Governor Carter. Obviously, individual Americans have selfish tendencies and fallibilities, but the cumulative character of the American people is basically unselfish, idealistic, and honest. Our government has not mirrored those characteristics in domestic or foreign affairs. The American people are competent, but we have come to the point where we are willing to accept incompetence in government as normal. I don't agree with that. The average American wants very little from government.
It used to be that we could set a goal for ourselves at the end of 5 or 6 years; with our savings we could make the down payment on a house, we could buy a new car in 2 years, we could be sure that we could put our kids through college. Now that has been wiped away by rampant inflation, which in this administration has been at least three times what it was under President Johnson. There is no way to predict what is going to happen in the future.
Q. Have you learned anything about the country that you didn't know when you began?
Governor Carter. Well, I've broadened my experience in agriculture, which is my own business. Also in government. I know infinitely more now about the proper interrelationship that ought to exist in a system of federalism than I did before, although I have served 7 years in local government and 8 years in state government and have been a very close observer of the national scene. I could go down a tremendous litany of things that have been added to my knowledge in the last 24 months, for example in the areas of environment, transportation, energy. It has been a very good education process for me. I might add that 10 or 11 members of my family have campaigned independently of me, and my own knowledge of the country has been greatly expanded by constant reports from them.
Q. What have you learned about yourself?
Governor Carter.
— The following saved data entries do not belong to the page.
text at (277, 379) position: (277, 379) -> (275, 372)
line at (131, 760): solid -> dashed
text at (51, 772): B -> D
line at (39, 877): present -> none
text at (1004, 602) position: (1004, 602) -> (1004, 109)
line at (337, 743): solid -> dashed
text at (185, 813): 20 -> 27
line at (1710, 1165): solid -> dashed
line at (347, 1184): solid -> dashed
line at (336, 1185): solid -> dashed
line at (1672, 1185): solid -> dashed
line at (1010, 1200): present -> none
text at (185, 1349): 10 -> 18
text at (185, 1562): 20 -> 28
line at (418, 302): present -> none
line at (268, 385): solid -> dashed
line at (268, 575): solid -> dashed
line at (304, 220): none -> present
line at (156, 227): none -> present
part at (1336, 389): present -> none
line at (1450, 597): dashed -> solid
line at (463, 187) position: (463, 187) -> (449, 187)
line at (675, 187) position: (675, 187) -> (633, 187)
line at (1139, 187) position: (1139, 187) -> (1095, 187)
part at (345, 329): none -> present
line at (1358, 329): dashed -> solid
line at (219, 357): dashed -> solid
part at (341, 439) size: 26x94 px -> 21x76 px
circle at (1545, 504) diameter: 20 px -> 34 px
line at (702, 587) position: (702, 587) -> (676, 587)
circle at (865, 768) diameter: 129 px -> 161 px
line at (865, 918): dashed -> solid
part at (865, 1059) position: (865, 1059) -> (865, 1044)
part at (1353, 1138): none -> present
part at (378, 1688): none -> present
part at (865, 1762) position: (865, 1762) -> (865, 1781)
I've learned to be a lot more cautious about what I say and that some of the things that I've always taken for granted have aroused great doubt among people who haven't had the same background and experience as myself. I think I've learned to accept criticism much better than I could at first, and I've learned about my own inadequacies, my own lack of knowledge. I've had a chance to see problems in people's lives that I had never visualized before. I learned a lot more about ethnic groups who still feel the brunt of discrimination. I've seen much more clearly the dual interest of people who live in this country but still have a very strong affinity for their family home in Poland or Czechoslovakia, Israel or Africa. So, I think in the process of campaigning, I've learned about my own needs for constant study and for the assimilation of dther people's ideas.